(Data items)
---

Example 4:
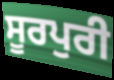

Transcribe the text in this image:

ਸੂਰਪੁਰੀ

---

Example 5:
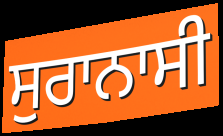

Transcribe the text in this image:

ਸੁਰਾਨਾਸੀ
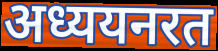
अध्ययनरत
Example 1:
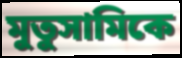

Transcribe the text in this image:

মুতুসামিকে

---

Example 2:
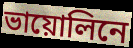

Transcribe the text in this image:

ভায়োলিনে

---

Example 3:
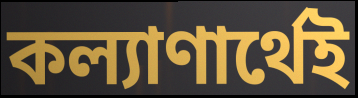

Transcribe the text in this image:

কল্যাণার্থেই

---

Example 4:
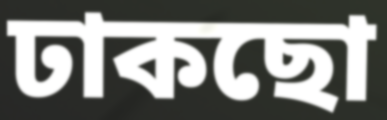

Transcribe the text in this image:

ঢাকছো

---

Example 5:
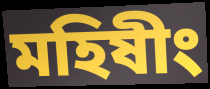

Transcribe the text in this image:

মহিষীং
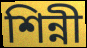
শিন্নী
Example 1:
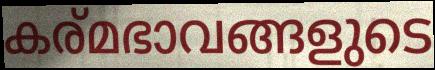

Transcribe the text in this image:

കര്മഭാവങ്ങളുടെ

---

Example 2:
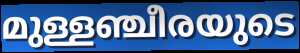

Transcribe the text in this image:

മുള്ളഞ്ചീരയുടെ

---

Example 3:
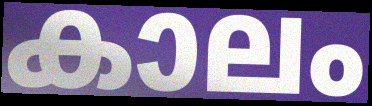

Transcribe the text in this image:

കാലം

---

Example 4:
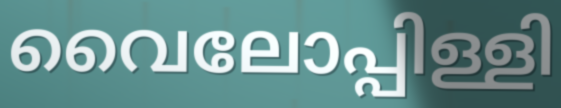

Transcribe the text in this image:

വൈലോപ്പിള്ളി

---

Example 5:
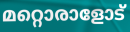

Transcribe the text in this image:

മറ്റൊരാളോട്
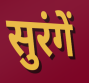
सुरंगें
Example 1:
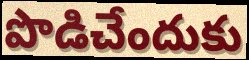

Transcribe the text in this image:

:: Brief ::
When you return the records, keep every word unchanged and drop the pictures.

:: Solution below ::
---

Example 4:

Transcribe the text in this image:

ਸੂਰਪੁਰੀ

---

Example 5:

Transcribe the text in this image:

ਸੁਰਾਨਾਸੀ
अध्ययनरत
Example 1:

Transcribe the text in this image:

মুতুসামিকে

---

Example 2:

Transcribe the text in this image:

ভায়োলিনে

---

Example 3:

Transcribe the text in this image:

কল্যাণার্থেই

---

Example 4:

Transcribe the text in this image:

ঢাকছো

---

Example 5:

Transcribe the text in this image:

মহিষীং
শিন্নী
Example 1:

Transcribe the text in this image:

കര്മഭാവങ്ങളുടെ

---

Example 2:

Transcribe the text in this image:

മുള്ളഞ്ചീരയുടെ

---

Example 3:

Transcribe the text in this image:

കാലം

---

Example 4:

Transcribe the text in this image:

വൈലോപ്പിള്ളി

---

Example 5:

Transcribe the text in this image:

മറ്റൊരാളോട്
सुरंगें
Example 1:

Transcribe the text in this image:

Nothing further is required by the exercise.